**Exercise requirements**. Rewrite the article on Ireland's unprotected renters, starting at "RTB tribunals occasionally" and ending at "right to access.", and swap "tribunals" for "hearings".

Excerpt to read below:

Too many renters in Ireland have zero legal protections

What began as short-term lodging has grown into a major feature of Ireland’s informal housing system, one built on insecurity.
Ireland’s rental crisis has produced many casualties, but perhaps the most invisible are licensees: people living in digs, spare rooms, sheds or sublets who fall outside the protections of tenancy law. They fall outside the protections of the Residential Tenancies Act (RTA).
Unlike tenants, they have no security of tenure, no access to the Residential Tenancies Board (RTB), and no guarantee of basic housing standards.
In research I carried out for the Irish Human Rights and Equality Commission, with support from Threshold, we found licensees live in a parallel rental market defined by informality and legal vacuum. What began as short-term lodging has grown into a major feature of Ireland’s informal housing system, one built on insecurity.
The lack of rights for licensees is not an accidental by-product of a housing system under strain. It is structural. From the beginning, licence arrangements were deliberately excluded from the RTA. That means no statutory notice periods, no deposit protection, and no access to RTB dispute resolution.
In practice, a licensee can be evicted overnight, lose their deposit with no recourse, and live in conditions that would be illegal in the private rental sector.
Because there is no official registry of licence arrangements, the true scale of this market is unknown. Even the RTB and CSO figures diverge. What we do know is that thousands of students rely on digs each year, while migrant workers, international students, and low-income renters often accept licence agreements because they have no alternatives or knowledge of their rights.
Rising rents have normalised house-sharing well into people’s 30s, and much of it takes place under informal licences.
One participant summed it up starkly: living as a licensee means "never knowing when the knock on the door might come".
The term “licence” is increasingly being used not just to describe short-term lodgers but to avoid tenancy protections altogether. Some landlords deliberately issue licence agreements even where the occupant has exclusive possession — the key legal test of a tenancy.
RTB tribunals occasionally pierce this fiction, reclassifying an arrangement as a tenancy when the facts demand it. But this offers little comfort to most licensees, who lack the knowledge, time, or money to challenge landlords in legal forums they technically have no right to access.

End of Excerpt to read.
Entries supplied below:

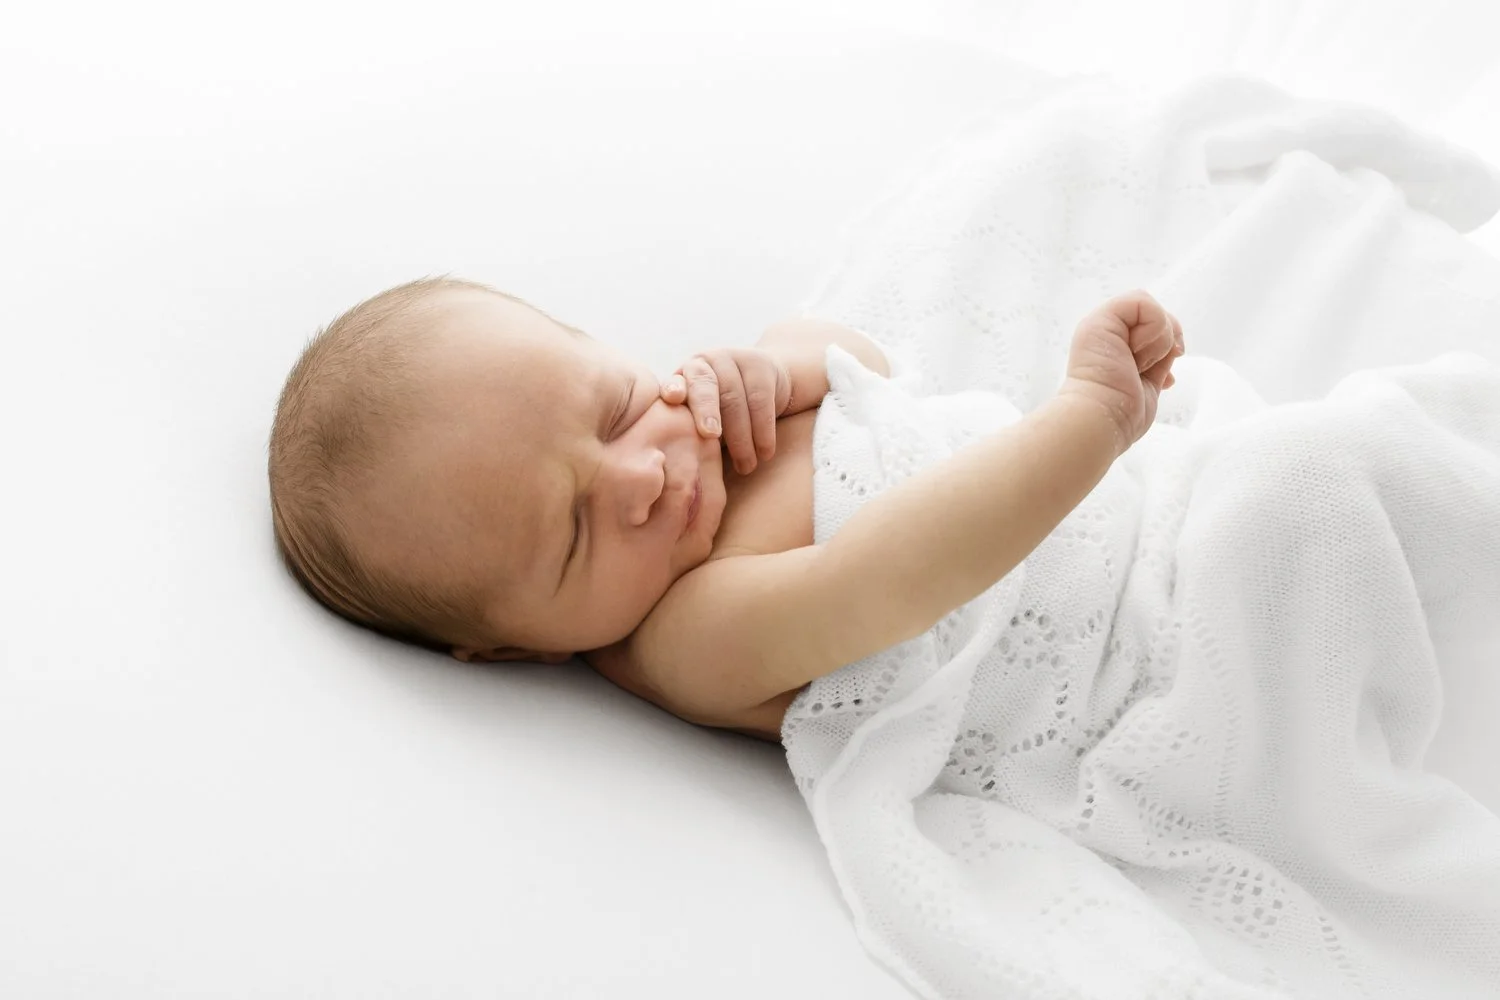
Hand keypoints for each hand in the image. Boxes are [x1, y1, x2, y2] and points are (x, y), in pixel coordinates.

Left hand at [661, 348, 792, 474]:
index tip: (673, 398)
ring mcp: (733, 360)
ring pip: (735, 399)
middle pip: (705, 386)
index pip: (676, 381)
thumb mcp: (701, 420)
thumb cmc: (721, 414)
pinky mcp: (760, 366)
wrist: (765, 383)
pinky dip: (763, 431)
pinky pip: (761, 401)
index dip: (674, 389)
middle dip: (707, 411)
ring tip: (746, 467)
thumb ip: (688, 434)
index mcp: (683, 377)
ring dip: (741, 437)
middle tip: (711, 436)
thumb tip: (677, 473)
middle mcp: (705, 362)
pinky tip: (765, 453)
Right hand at [1058, 290, 1185, 454]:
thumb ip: (1160, 361)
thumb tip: (1176, 350)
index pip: (1156, 329)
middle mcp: (1109, 332)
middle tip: (1148, 367)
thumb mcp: (1150, 382)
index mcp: (1116, 347)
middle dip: (1167, 342)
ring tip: (1136, 364)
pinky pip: (1143, 303)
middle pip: (1158, 315)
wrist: (1099, 418)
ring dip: (1158, 341)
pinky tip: (1136, 353)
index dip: (1168, 348)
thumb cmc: (1120, 414)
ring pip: (1153, 309)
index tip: (1164, 378)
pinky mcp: (1102, 318)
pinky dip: (1153, 329)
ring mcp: (1103, 323)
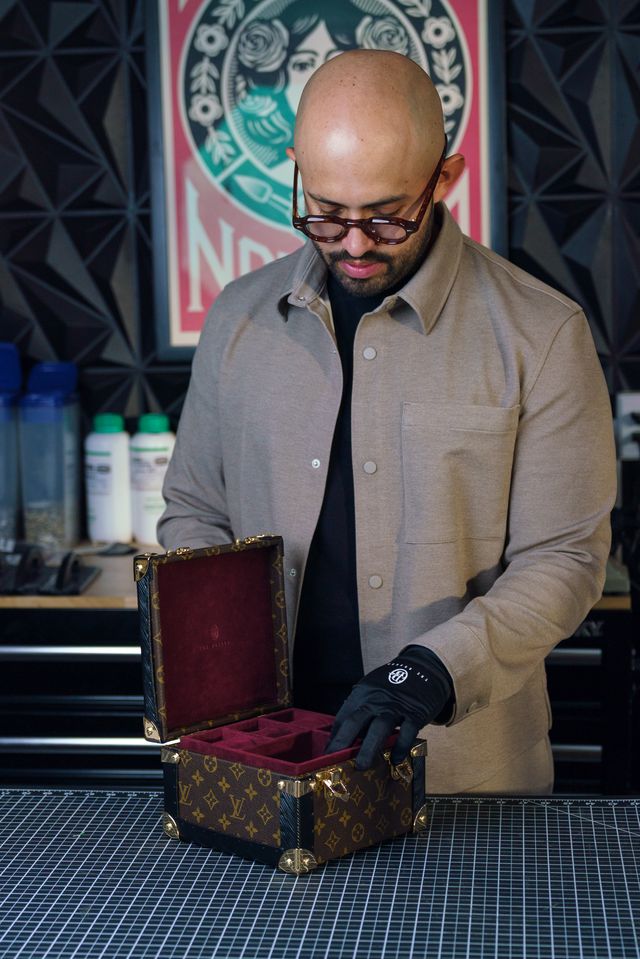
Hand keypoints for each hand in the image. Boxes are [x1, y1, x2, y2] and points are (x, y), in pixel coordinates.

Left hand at [325, 646, 452, 769]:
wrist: (423, 669)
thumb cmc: (393, 684)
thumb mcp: (373, 690)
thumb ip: (361, 709)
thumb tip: (345, 735)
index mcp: (362, 693)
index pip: (343, 717)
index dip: (334, 737)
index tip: (328, 754)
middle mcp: (376, 699)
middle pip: (355, 721)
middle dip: (343, 743)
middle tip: (335, 762)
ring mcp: (395, 706)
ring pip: (379, 727)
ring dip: (369, 748)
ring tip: (361, 766)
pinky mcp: (415, 713)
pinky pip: (406, 732)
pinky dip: (400, 747)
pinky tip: (396, 760)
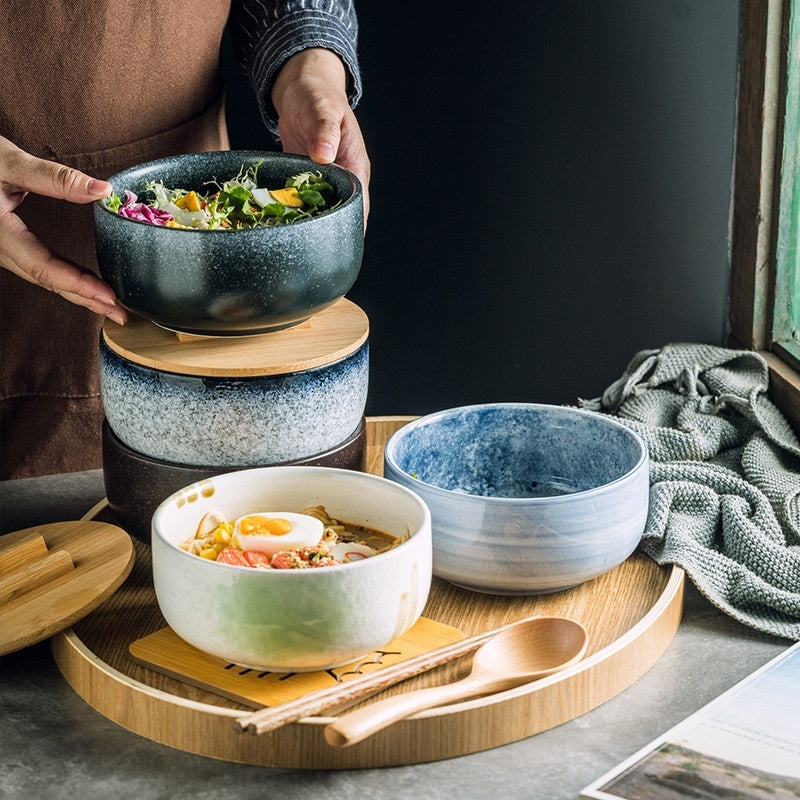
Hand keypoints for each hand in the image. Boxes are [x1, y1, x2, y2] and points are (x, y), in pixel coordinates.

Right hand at [0, 136, 127, 322]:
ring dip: (78, 292)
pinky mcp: (8, 244)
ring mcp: (3, 249)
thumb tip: (102, 189)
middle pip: (48, 281)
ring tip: (111, 305)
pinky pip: (40, 268)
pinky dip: (66, 278)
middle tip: (122, 315)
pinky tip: (87, 284)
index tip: (110, 297)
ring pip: (44, 278)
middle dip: (86, 299)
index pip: (45, 268)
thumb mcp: (8, 162)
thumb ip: (54, 178)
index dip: (79, 285)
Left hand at [271, 49, 370, 225]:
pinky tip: (279, 220)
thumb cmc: (318, 94)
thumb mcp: (322, 109)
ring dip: (308, 222)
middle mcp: (342, 178)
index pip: (359, 205)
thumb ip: (324, 131)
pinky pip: (301, 200)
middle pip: (340, 213)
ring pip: (320, 209)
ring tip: (293, 238)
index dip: (351, 225)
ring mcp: (323, 180)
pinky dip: (292, 209)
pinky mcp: (304, 179)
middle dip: (328, 230)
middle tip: (309, 247)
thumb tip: (324, 156)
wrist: (302, 86)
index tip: (338, 242)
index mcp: (355, 167)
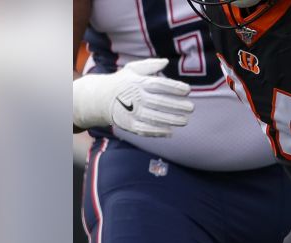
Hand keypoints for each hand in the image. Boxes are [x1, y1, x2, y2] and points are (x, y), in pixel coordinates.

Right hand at [73, 58, 193, 136]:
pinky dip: (157, 132)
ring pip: (155, 118)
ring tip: (185, 120)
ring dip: (172, 120)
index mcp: (138, 82)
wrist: (99, 97)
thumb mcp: (132, 69)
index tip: (188, 90)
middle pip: (160, 102)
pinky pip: (145, 129)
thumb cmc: (122, 82)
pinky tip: (170, 132)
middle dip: (178, 106)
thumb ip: (150, 65)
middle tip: (191, 108)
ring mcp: (131, 111)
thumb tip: (166, 61)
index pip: (160, 84)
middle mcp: (136, 97)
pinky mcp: (128, 124)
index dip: (175, 87)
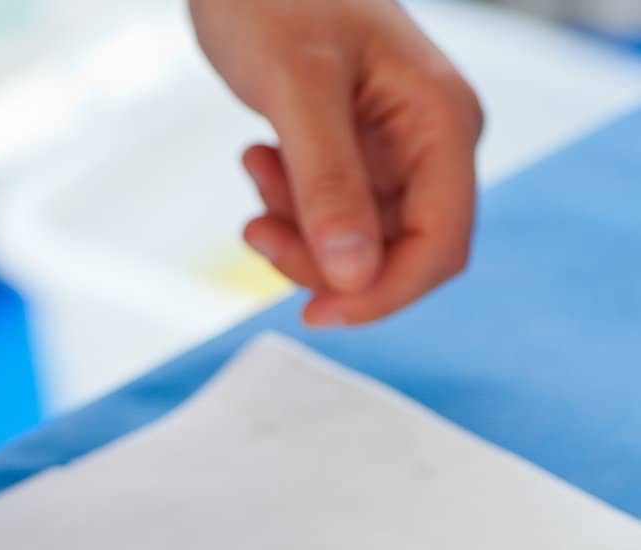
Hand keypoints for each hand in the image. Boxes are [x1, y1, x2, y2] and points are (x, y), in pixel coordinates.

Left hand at [190, 0, 483, 324]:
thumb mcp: (297, 87)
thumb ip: (328, 182)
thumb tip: (354, 274)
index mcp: (443, 121)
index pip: (441, 246)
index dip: (384, 295)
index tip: (317, 312)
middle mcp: (432, 144)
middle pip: (398, 257)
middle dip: (326, 264)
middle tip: (258, 230)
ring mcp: (398, 154)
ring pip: (359, 248)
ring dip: (299, 237)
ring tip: (257, 171)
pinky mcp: (360, 159)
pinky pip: (333, 221)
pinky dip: (290, 212)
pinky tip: (260, 158)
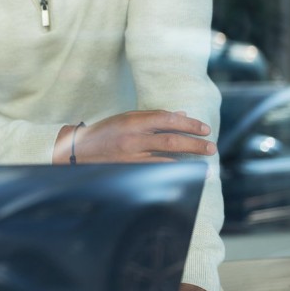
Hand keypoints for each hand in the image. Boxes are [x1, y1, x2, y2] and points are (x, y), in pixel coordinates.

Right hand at [55, 110, 215, 163]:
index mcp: (133, 121)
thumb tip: (182, 115)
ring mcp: (131, 157)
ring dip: (188, 162)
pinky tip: (184, 175)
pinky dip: (172, 172)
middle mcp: (133, 139)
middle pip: (171, 140)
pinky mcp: (129, 171)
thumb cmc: (105, 132)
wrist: (77, 150)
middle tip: (211, 147)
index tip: (204, 129)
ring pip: (166, 160)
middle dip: (194, 144)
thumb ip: (154, 117)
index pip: (168, 120)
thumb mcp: (127, 118)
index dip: (189, 124)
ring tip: (205, 166)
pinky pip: (156, 172)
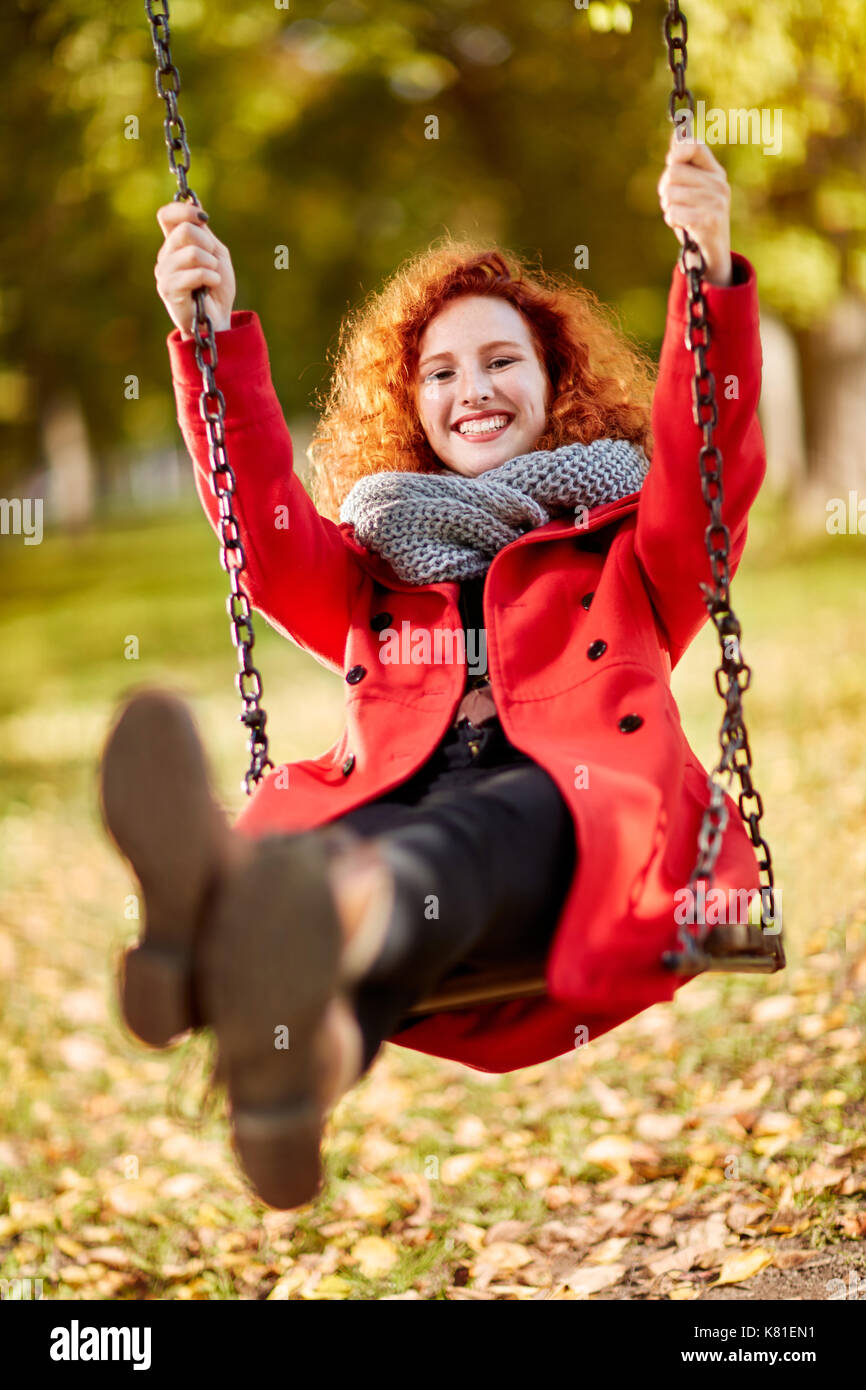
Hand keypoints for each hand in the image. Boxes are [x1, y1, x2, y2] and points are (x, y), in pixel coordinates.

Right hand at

End of Entries supplied.

**The completed task**.
RTB hearings occasionally pierce this fiction, reclassifying an arrangement as a tenancy when the facts demand it. But this offers little comfort to most licensees, who lack the knowledge, time, or money to challenge landlords in legal forums they technically have no right to access.